(Records drawn from a dataset)
╔══
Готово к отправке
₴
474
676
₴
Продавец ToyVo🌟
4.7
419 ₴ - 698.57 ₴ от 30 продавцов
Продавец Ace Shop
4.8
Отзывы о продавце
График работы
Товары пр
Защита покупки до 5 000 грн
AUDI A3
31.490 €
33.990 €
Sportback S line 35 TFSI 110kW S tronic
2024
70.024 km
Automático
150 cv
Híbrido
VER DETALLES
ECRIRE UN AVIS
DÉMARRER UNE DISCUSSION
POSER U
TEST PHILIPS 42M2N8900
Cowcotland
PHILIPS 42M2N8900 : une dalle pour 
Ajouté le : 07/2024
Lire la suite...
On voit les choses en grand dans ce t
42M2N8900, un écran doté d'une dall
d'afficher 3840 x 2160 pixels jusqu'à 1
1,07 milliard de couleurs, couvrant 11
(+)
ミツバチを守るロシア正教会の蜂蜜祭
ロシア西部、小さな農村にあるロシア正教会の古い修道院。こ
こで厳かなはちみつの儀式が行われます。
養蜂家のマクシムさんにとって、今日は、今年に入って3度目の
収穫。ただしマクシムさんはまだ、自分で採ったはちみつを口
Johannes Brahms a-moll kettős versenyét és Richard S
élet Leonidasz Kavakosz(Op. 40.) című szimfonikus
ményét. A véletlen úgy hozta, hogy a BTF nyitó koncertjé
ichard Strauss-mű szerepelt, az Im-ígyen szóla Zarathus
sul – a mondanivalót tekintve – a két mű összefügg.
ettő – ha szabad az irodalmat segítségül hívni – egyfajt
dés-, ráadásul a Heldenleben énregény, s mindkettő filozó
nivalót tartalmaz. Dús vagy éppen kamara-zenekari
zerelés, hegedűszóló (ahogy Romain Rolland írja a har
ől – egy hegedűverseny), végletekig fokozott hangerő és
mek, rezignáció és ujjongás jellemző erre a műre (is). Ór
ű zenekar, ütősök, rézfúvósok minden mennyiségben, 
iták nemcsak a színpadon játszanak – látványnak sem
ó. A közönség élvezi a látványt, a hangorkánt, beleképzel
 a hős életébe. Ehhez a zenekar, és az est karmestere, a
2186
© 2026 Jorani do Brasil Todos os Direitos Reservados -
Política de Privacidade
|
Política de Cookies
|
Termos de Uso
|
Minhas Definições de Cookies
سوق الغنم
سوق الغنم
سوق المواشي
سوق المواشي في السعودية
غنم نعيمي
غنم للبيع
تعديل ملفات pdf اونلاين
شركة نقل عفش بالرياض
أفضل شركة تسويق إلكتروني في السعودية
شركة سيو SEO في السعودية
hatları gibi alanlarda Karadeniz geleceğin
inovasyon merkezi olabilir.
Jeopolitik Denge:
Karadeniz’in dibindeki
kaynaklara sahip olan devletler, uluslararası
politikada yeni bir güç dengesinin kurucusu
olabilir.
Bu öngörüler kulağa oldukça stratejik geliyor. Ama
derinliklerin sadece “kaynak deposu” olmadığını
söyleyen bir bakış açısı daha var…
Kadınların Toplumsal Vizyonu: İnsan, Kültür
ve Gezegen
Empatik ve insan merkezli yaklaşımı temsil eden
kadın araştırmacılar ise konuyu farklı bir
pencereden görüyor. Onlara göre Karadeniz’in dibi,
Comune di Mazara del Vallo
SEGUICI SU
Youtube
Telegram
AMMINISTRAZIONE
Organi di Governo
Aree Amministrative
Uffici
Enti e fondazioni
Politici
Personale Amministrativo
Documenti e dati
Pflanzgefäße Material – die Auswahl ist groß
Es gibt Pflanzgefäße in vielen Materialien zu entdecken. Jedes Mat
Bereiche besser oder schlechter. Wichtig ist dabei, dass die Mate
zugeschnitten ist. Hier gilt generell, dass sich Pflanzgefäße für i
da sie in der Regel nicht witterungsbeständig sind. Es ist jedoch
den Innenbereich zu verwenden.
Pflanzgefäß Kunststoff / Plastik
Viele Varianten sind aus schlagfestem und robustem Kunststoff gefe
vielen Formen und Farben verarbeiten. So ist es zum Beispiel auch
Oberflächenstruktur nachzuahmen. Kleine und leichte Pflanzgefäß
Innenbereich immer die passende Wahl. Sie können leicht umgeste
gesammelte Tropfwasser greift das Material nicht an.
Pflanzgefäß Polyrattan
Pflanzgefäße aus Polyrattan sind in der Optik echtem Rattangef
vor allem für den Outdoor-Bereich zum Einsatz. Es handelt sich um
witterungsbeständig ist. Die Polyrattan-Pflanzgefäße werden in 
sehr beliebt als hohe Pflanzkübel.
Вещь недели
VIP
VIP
╚══
[What to work on] Having read the records, return each one exactly.

[Response area]
Готово к отправке
₴
474
676
₴
Продавец ToyVo🌟
4.7
419 ₴ - 698.57 ₴ от 30 продавцов
Продавец Ace Shop
4.8
Отзывы о продавце
График работы
Товары пр
Защита покупки до 5 000 грн
AUDI A3
31.490 €
33.990 €
Sportback S line 35 TFSI 110kW S tronic
2024
70.024 km
Automático
150 cv
Híbrido
VER DETALLES
ECRIRE UN AVIS
DÉMARRER UNE DISCUSSION
POSER U
TEST PHILIPS 42M2N8900
Cowcotland
PHILIPS 42M2N8900 : une dalle pour 
Ajouté le : 07/2024
Lire la suite...
On voit les choses en grand dans ce t
42M2N8900, un écran doté d'une dall
d'afficher 3840 x 2160 pixels jusqu'à 1
1,07 milliard de couleurs, couvrant 11
(+)
ミツバチを守るロシア正教会の蜂蜜祭
ロシア西部、小さな農村にあるロシア正教会の古い修道院。こ
こで厳かなはちみつの儀式が行われます。
養蜂家のマクシムさんにとって、今日は、今年に入って3度目の
収穫。ただしマクシムさんはまだ、自分で採ったはちみつを口
Johannes Brahms a-moll kettős versenyét és Richard S
élet Leonidasz Kavakosz(Op. 40.) című szimfonikus
ményét. A véletlen úgy hozta, hogy a BTF nyitó koncertjé
ichard Strauss-mű szerepelt, az Im-ígyen szóla Zarathus
sul – a mondanivalót tekintve – a két mű összefügg.
ettő – ha szabad az irodalmat segítségül hívni – egyfajt
dés-, ráadásul a Heldenleben énregény, s mindkettő filozó
nivalót tartalmaz. Dús vagy éppen kamara-zenekari
zerelés, hegedűszóló (ahogy Romain Rolland írja a har
ől – egy hegedűverseny), végletekig fokozott hangerő és
mek, rezignáció és ujjongás jellemző erre a műre (is). Ór
ű zenekar, ütősök, rézfúvósok minden mennyiségben, 
iták nemcsak a színpadon játszanak – látványnak sem
ó. A közönség élvezi a látványt, a hangorkánt, beleképzel
 a hős életébe. Ehhez a zenekar, és az est karmestere, a
2186
© 2026 Jorani do Brasil Todos os Direitos Reservados -
Política de Privacidade
|
Política de Cookies
|
Termos de Uso
|
Minhas Definições de Cookies
سوق الغنم
سوق الغنم
سوق المواشي
سوق المواشي في السعودية
غنم نعيمي
غنم للبيع
تعديل ملفات pdf اونلاين
شركة نقل عفش بالرياض
أفضل شركة تسويق إلكتروني في السعودية
شركة سيو SEO في السعودية
hatları gibi alanlarda Karadeniz geleceğin
inovasyon merkezi olabilir.
Jeopolitik Denge:
Karadeniz’in dibindeki
kaynaklara sahip olan devletler, uluslararası
politikada yeni bir güç dengesinin kurucusu
olabilir.
Bu öngörüler kulağa oldukça stratejik geliyor. Ama
derinliklerin sadece “kaynak deposu” olmadığını
söyleyen bir bakış açısı daha var…
Kadınların Toplumsal Vizyonu: İnsan, Kültür
ve Gezegen
Empatik ve insan merkezli yaklaşımı temsil eden
kadın araştırmacılar ise konuyu farklı bir
pencereden görüyor. Onlara göre Karadeniz’in dibi,
Comune di Mazara del Vallo
SEGUICI SU
Youtube
Telegram
AMMINISTRAZIONE
Organi di Governo
Aree Amministrative
Uffici
Enti e fondazioni
Politici
Personale Amministrativo
Documenti e dati
Pflanzgefäße Material – die Auswahl ist groß
Es gibt Pflanzgefäße in vielen Materialien zu entdecken. Jedes Mat
Bereiche besser oder schlechter. Wichtig ist dabei, dass die Mate
zugeschnitten ist. Hier gilt generell, dass sich Pflanzgefäße für i
da sie in der Regel nicht witterungsbeständig sind. Es ist jedoch
den Innenbereich zu verwenden.
Pflanzgefäß Kunststoff / Plastik
Viele Varianten sind aus schlagfestem und robustem Kunststoff gefe
vielen Formen und Farben verarbeiten. So ist es zum Beispiel auch
Oberflächenstruktur nachzuahmen. Kleine und leichte Pflanzgefäß
Innenbereich immer die passende Wahl. Sie können leicht umgeste
gesammelte Tropfwasser greift das Material nicht an.
Pflanzgefäß Polyrattan
Pflanzgefäße aus Polyrattan sind in der Optik echtem Rattangef
vor allem für den Outdoor-Bereich zum Einsatz. Es handelt sich um
witterungsbeständig ist. Die Polyrattan-Pflanzgefäße werden in 
sehr beliebt als hohe Pflanzkübel.
Вещь недели
VIP
VIP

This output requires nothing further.